In the course of buying and transporting oil
from Kuwait, Halliburton overcharged the
American Government by $61 million. I am sure
that many people remember the celebrated
occasion when Halliburton subsidiary, Kellogg,
Brown and Root, overcharged the American
Government $16 million for the feeding of the
troops. Halliburton has become a sort of unofficial,
unacknowledged arm of the American
military establishment. This is exactly what a
Republican American President, Eisenhower,
warned against, namely, the intrusion of the
military-industrial complex into the political
arena. However, this is what has happened and it
is very dangerous. Where does all of this come
from? It is notable that Haliburton was one of
the largest political contributors in the run-up to
the elections in the United States. Naturally, it
received a reward for this and views the opportunities
in Iraq as a new Klondyke.
A search committee was set up, under Mr.
Cheney, to find a new vice-president and it suggested
that the best new vice-president would be
Mr. Cheney himself. That is most extraordinary.

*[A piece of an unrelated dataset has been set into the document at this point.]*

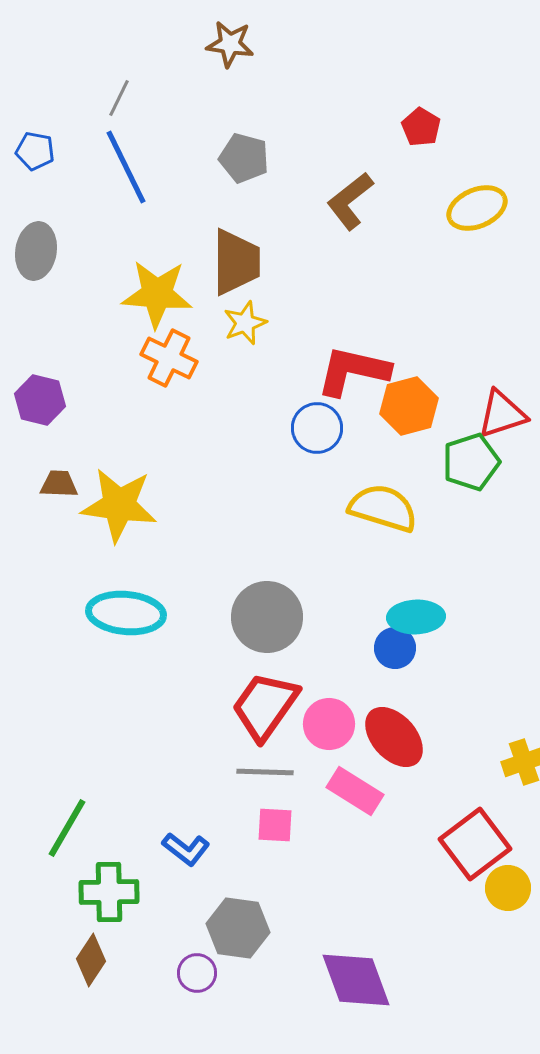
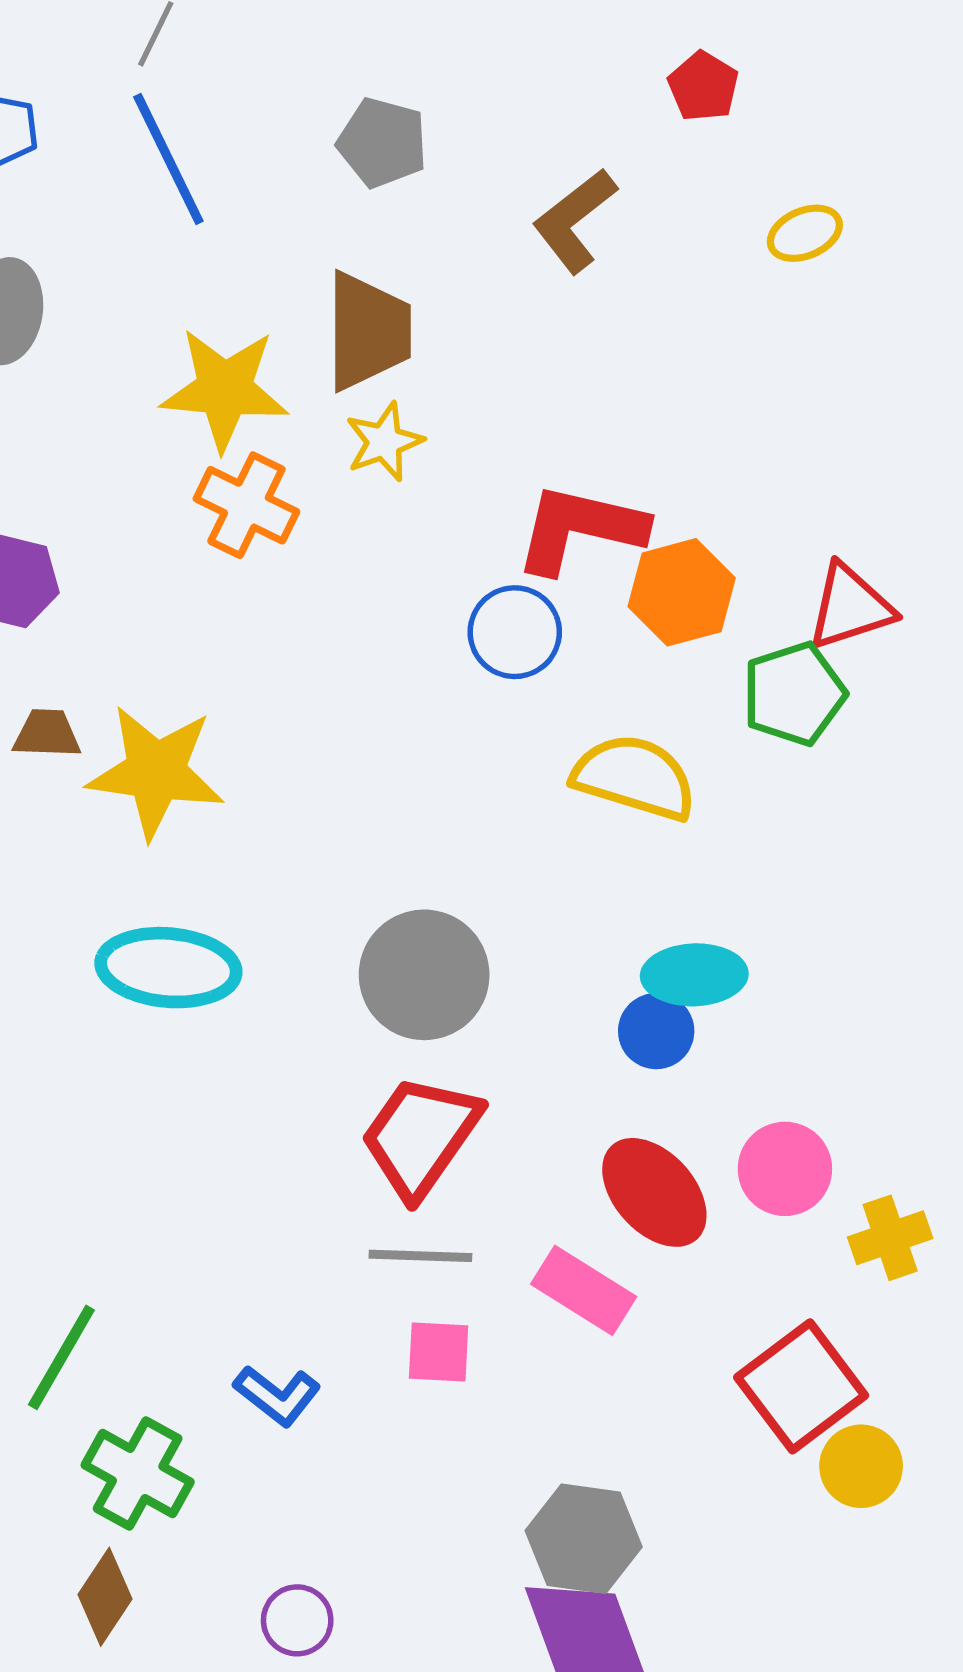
yellow ellipse: (477, 208) -> (805, 233), size x0.7
pink circle: (329, 724) -> (785, 1169), moved
green cross: (109, 892) -> (138, 1473), turned 30
gray hexagon: (238, 928) -> (584, 1539), moved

I cannot put on the record of the House the language
used by one of his former colleagues when
this fact was discovered.
I am concerned about corruption and the level
of inter-penetration between military and commercial
enterprises. For example, a company
called Free Market Global, an international company
that trades in gas, petroleum and other
resources, appointed General Tommy Franks, the
US army commander, to its board last year. That
should give cause for concern to anyone who
poses as a democrat.
There are many reasons to be worried. Mr.
Cheney formed an interesting group which, in
February 2001, prior to September 11, was
already planning a merger of interests, or a
"melding" as they described it. Those interests
planning to attack Iraq and create regime change
were to be melded with those interested in the
takeover of certain international oil fields.
Nobody should doubt that this was all in the pipeline
before September 11.
As far as September 11 is concerned, I agree it
was a tragedy but one that needs to be kept in
proportion. Approximately 3,000 people were
killed and for those people and their families, it
was dreadful. I will never forget the images of
people falling out of skyscrapers, but what did
they expect? The US cannot go around trampling
on other people’s rights, murdering half a million
people in Kampuchea, devastating Vietnam,
undermining every democratic regime that is
viewed to be inimical to their interests and then
expect people to do nothing.
I do not believe there is an Islamic threat. The
belief that civilisation will be wiped out by Islamic
fundamentalists is hysterical. Our civilisation is
most in danger from what is happening under the
so-called coalition forces.
We should look to George Galloway, who
faced down the Senate inquiry. US Senators were
using false documents and Mr. Galloway gave
them their answer, beautifully, in the Senate. I
was ashamed last Sunday to read an article by an
ignorant, stupid reporter, who attacked Galloway
and attempted to undermine him. She did not
attack anything he said but rather his clothes, eating
habits, sexual predilections and his sun tan.
She did not contradict a single word he said.